Though opposed by unions, the “Save Italy” package passed, largely because the government promised to behave more gingerly in cutting pensions and repealing laws on firing, the dirtiest of Italian dirty words.
Beginning in January, Monti’s team began establishing property tax criteria. It amended early tax drafts to allow for deductions depending on family size. It then created an installment plan. But city and regional government, it said, would ultimately be responsible for fixing the variable rates, so-called aliquote. Taxes in larger cities such as Rome and Milan would be heavier than those in midsized cities. The Monti hand-off, which called for state officials to interact with local ones, soon produced confusion and stalemate. Some cities, including Rome, lacked the manpower to overhaul a standing system. Accountants began raising objections to what they called incomprehensible wording. Monti’s famous “in due course” hit a wall.
Even now, six weeks before the first installment of the new tax was originally due, most accountants still don’t know how the tax breaks down. In Rome, updated tax forms have yet to be printed. One deadline has already postponed with others to follow.
Frittered away in the chaos is much of the grudging public acceptance Monti’s fetching technocrats earned six months ago. Like many of their predecessors, they’ve been unable to tame the beast that is Italian bureaucracy.
The reasons speak to Italy’s deeper dilemmas. The first is the absence of substantive urgency. Once the Berlusconi cuts were rescinded — a decision that would compel some families to pay thousands of euros annually when before they’d paid nothing — the essential next step was to swiftly set out clear new guidelines to prevent the kind of confusion that typically ushers skepticism.
But lock and load didn’t happen. Instead, the central government couldn’t get cities and regions to hurry up. Italian newspapers that months ago began publishing online tax calculators have since been forced to update them almost weekly. Neither variable rates nor exemptions have been fully fleshed out.
Discipline, central to the rule of law, and central also to law-changing, has been predictably surrendered to the more culturally acceptable cauldron of Italian maybes that Monti’s “Save Italy” team insisted had to go by the wayside. What hasn’t changed is the government’s desperate need for cash, nor the extent to which that cash will be supplied by country’s middle class (most luxury tax proposals stalled).

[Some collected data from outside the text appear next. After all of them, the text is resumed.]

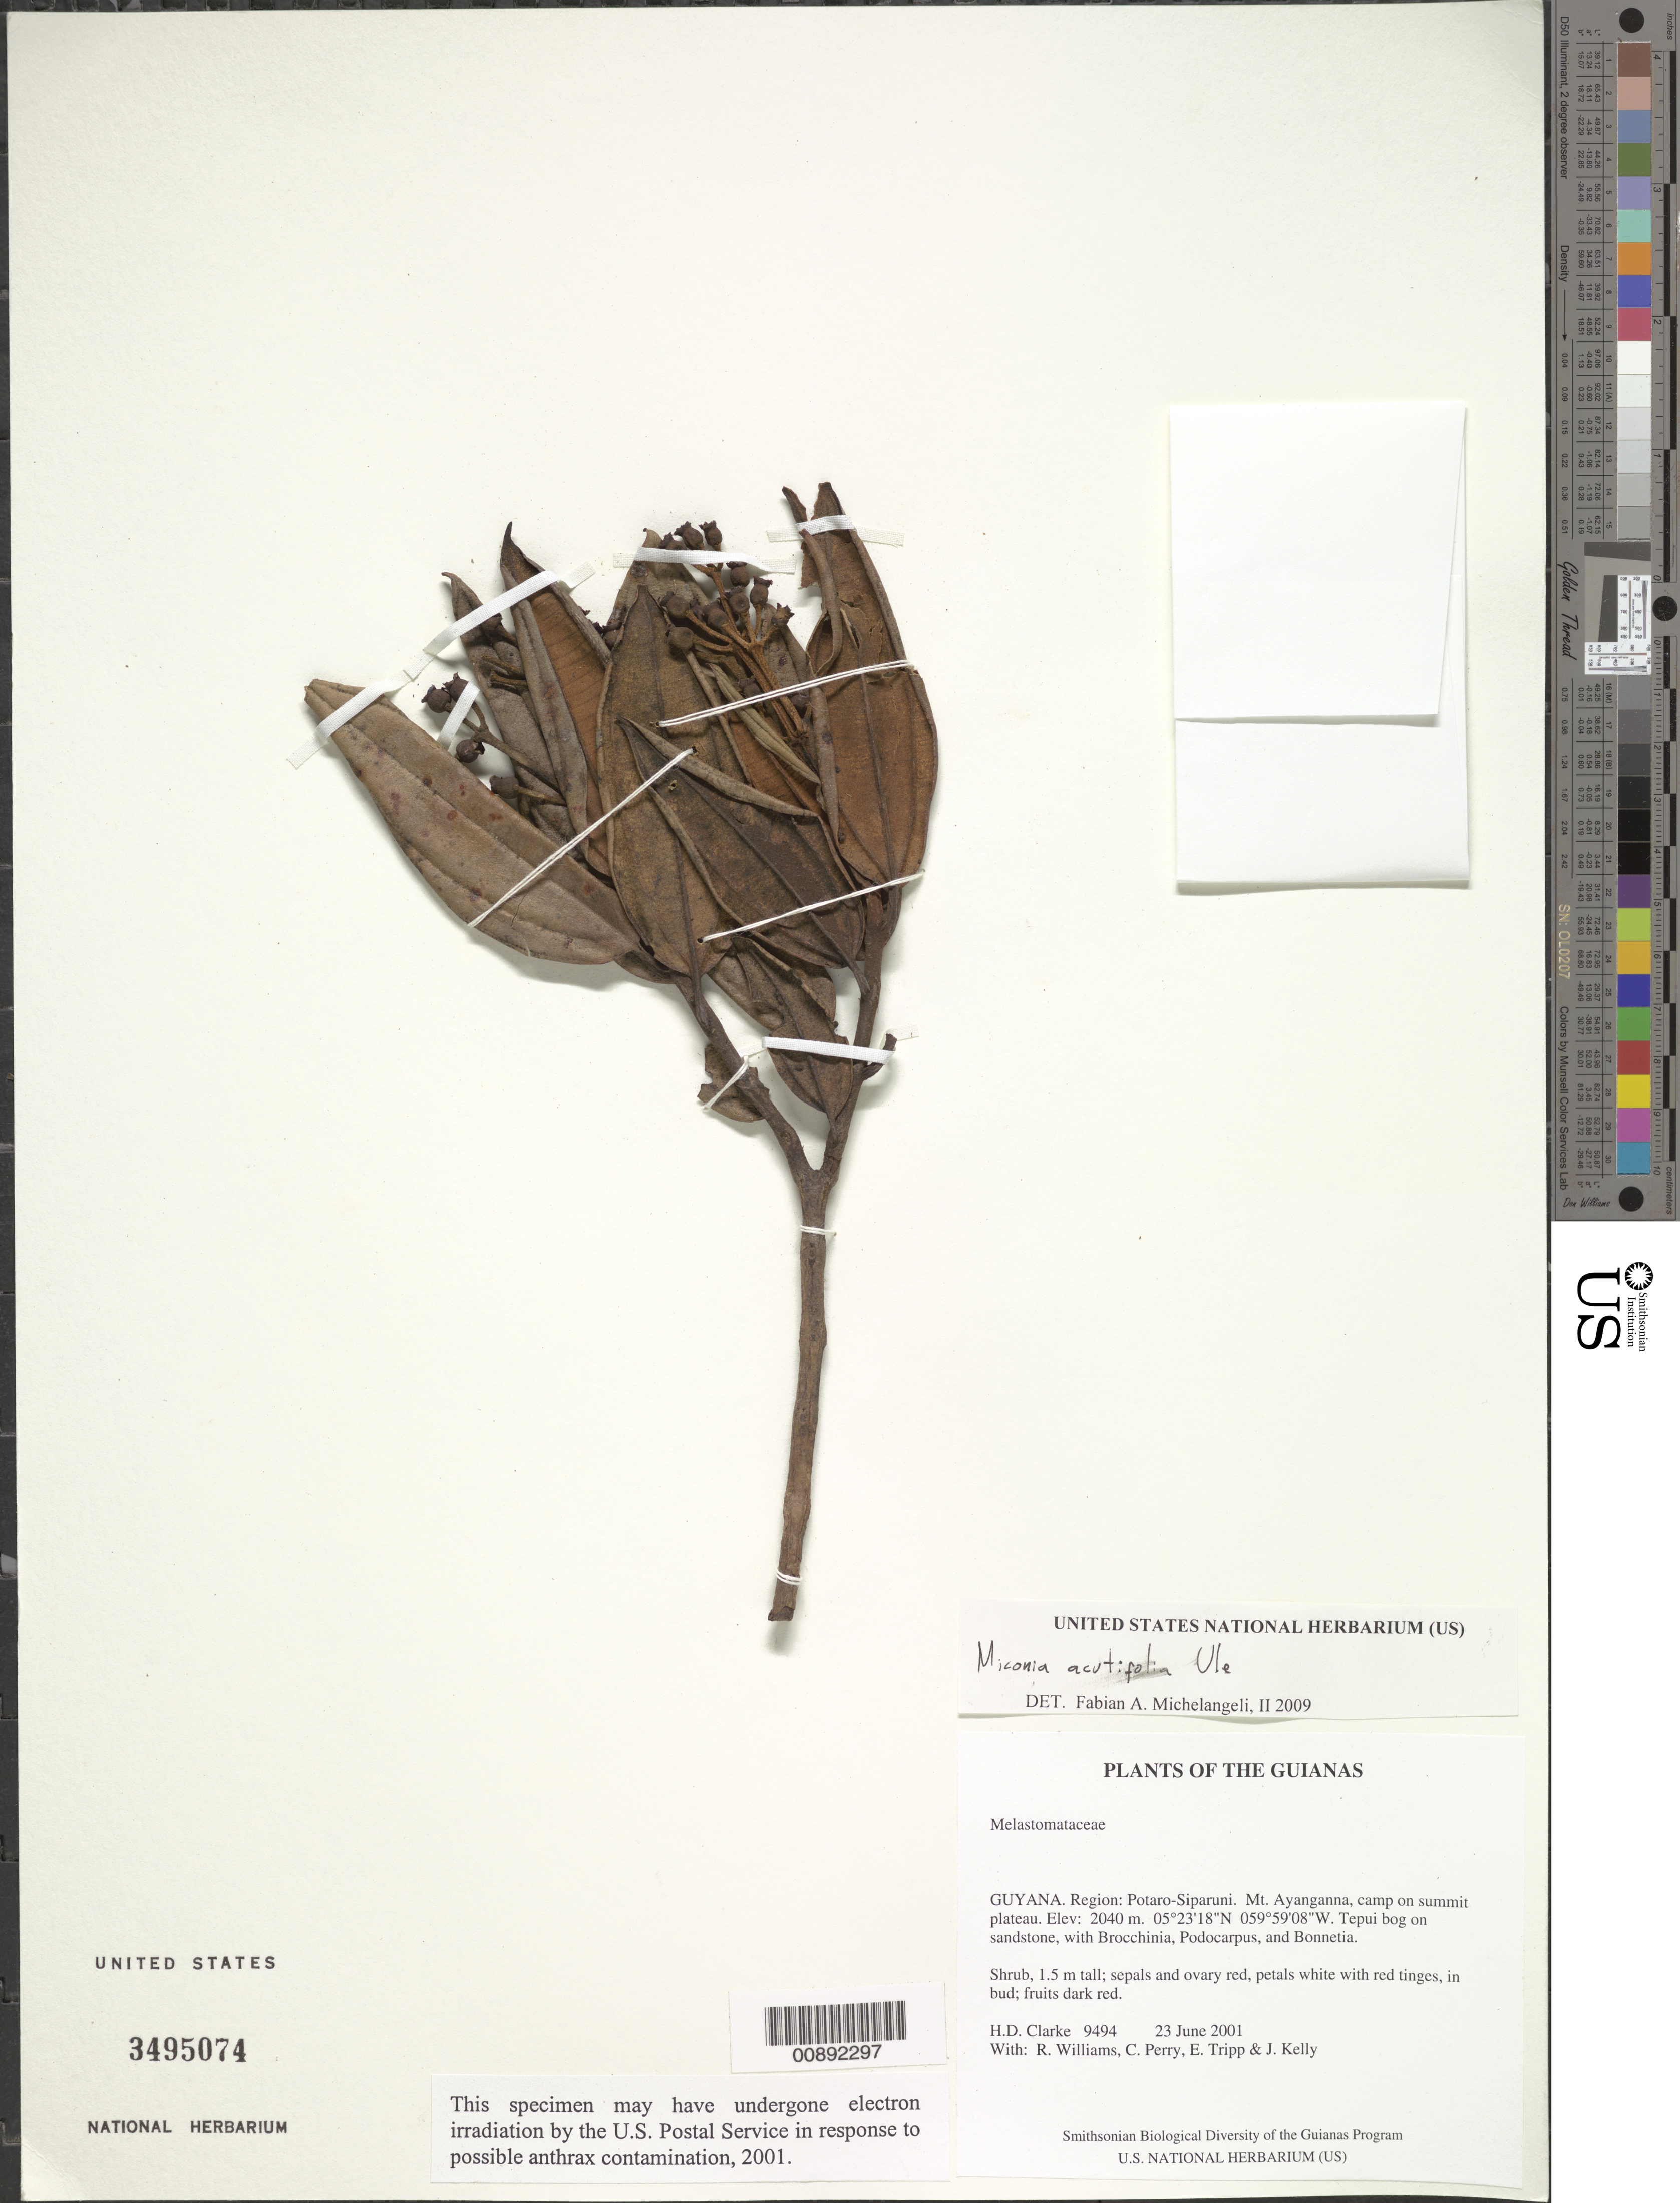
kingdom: Plantae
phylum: Tracheophyta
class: Magnoliopsida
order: Myrtales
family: Melastomataceae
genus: Miconia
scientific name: Miconia acutifolia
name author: Ule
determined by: Michelangeli, F. A.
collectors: H. D. Clarke, R. Williams, C. Perry, E. Tripp & J. Kelly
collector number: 9494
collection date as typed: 23 June 2001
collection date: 2001-06-23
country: Guyana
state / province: Potaro-Siparuni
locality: Mt. Ayanganna, camp on summit plateau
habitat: Tepui bog on sandstone, with Brocchinia, Podocarpus, and Bonnetia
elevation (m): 2040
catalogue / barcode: US 3495074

The property tax fiasco not only showed poor judgement and follow-through, but also fortified middle class resistance to austerity, which has turned quietly ferocious, shredding Monti’s overall momentum. Doubters of Monti’s two-step process — taxation followed by growth — have begun their catcalling. How can a government incapable of clearheadedness possibly shake up a stagnant economy? Even Italy’s Court of Auditors, a national body that oversees public spending and income, recently warned of “tax pressure already well outside European norms.” It’s a reverse domino effect building in strength.
“People are actually being asked to pay a tax without knowing just what tax structure is being used to calculate the figure,” wrote Corriere della Sera in a news report more scathing than an editorial. “It’s been four months since the tax structure was changed,” it added, “and banks still can’t figure it out.”
Readers went further. IMU, wrote one, “will go down in history as the most unfathomable and hard-to-calculate tax ever devised by the human mind…”
All this from a national salvation decree hailed last fall by the Monti government as the bitter pill the country needed to swallow to survive. Now, both saviors and the saved are being forced to gag their way into summer.